Some side effects can be serious. If you experience any of the following symptoms, or those listed in the IMPORTANT WARNING section, see your doctor immediately:

  • unusual bleeding or bruising
  • pale skin
  • yellowing of the skin or eyes (jaundice), nausea, vomiting, loss of appetite, extreme tiredness, flu-like symptoms, pain in the upper right part of the stomach, dark urine, or light-colored bowel movements
  • seizures
  • loss of consciousness
  • changes in behavior or mood
  • difficulty controlling body movements
  • loss of balance or coordination, or unsteadiness
  • weakness or the inability to move on one side of the body
  • changes in vision
  • confusion
  • purple blotches on the skin
  • rash, itching, or hives
  • Kidney damage: Decreases glomerular filtration rate (GFR) due to an increased tone of the glomerular afferent arterioles. Serum creatinine concentration rises and decreases creatinine clearance. The undesirable effects correlate with the duration of treatment and dose of Cyclosporine A.
  • Neurotoxicity: There have been reports of convulsions, especially in combination with high dose methylprednisolone, encephalopathy, anxiety, headache, and fever.
  • Cancer. There is an increased risk of developing skin and lymphoproliferative cancers in cyclosporine-treated psoriasis patients. Increase in the occurrence of malignant lymphomas.
  • Increase the level of inflammatory cytokines such as TNF-alfa.
  • Increase the risk of infection risk 32), 33), 34).

Cyclosporine may cause other side effects. Talk to your doctor if you experience unusual problems while taking cyclosporine.

Cyclosporine overdose

Cyclosporine overdose symptoms may include:

  • vomiting
  • drowsiness
  • headache
  • fast heart beat
  • yellowing of the skin or eyes
  • swelling of the arms, hands, feet, ankles, or lower legs.

In the event of Cyclosporin overdose, establishing a patent airway is a priority. There is a need to watch for signs of respiratory insufficiency and provide ventilation assistance if needed. Also, the healthcare provider needs to monitor for shock and treat if necessary. They should anticipate seizures and treat if necessary, and initiate supportive and symptomatic treatment. When overdosage occurs in patients prescribed cyclosporine A therapy, the healthcare provider may withhold the drug for a few days or initiate alternate-day therapy until the patient stabilizes 35).

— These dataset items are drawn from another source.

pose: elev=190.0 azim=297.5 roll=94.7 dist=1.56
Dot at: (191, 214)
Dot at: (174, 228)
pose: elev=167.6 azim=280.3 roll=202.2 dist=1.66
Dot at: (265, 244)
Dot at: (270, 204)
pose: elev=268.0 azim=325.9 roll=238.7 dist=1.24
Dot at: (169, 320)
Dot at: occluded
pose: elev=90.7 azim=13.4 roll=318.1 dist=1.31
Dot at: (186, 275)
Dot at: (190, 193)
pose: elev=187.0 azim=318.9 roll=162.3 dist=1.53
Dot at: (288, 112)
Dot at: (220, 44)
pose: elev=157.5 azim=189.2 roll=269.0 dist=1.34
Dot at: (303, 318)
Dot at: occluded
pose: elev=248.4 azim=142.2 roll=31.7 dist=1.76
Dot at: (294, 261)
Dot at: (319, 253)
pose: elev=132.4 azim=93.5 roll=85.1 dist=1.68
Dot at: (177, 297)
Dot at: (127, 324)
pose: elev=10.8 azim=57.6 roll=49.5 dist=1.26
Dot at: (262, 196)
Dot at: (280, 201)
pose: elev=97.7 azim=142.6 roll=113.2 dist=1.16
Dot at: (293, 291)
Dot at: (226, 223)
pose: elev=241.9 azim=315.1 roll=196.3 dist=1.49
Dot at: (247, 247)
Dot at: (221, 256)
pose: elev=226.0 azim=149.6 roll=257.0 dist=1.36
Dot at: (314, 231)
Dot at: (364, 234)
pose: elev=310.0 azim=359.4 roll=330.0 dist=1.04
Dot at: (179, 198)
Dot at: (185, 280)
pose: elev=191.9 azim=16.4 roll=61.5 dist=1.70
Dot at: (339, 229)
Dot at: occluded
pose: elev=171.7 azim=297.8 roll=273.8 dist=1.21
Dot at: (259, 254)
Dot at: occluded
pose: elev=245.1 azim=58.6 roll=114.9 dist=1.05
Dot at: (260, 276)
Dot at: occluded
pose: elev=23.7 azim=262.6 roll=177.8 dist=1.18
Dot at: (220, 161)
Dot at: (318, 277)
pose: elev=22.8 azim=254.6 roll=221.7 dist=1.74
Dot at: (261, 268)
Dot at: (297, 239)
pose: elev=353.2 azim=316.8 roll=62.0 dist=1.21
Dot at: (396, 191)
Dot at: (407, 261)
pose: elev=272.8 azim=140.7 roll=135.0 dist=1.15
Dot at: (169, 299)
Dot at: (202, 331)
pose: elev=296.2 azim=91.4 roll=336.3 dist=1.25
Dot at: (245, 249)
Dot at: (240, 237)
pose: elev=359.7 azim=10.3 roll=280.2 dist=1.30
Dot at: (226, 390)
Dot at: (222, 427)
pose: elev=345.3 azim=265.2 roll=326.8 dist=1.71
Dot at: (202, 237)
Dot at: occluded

Hemodialysis only eliminates 1% of the Cyclosporin dose. Monitoring serum Cyclosporin A levels is mandatory, and patients may need multiple dose adjustments during the treatment period. The central venous catheter (CVC) line is not used to infuse cyclosporine A and can be safely used to collect blood samples for serum cyclosporin A levels. The procedure can be performed immediately after interrupting the infusion if using the appropriate technique for discarding 5 mL of blood.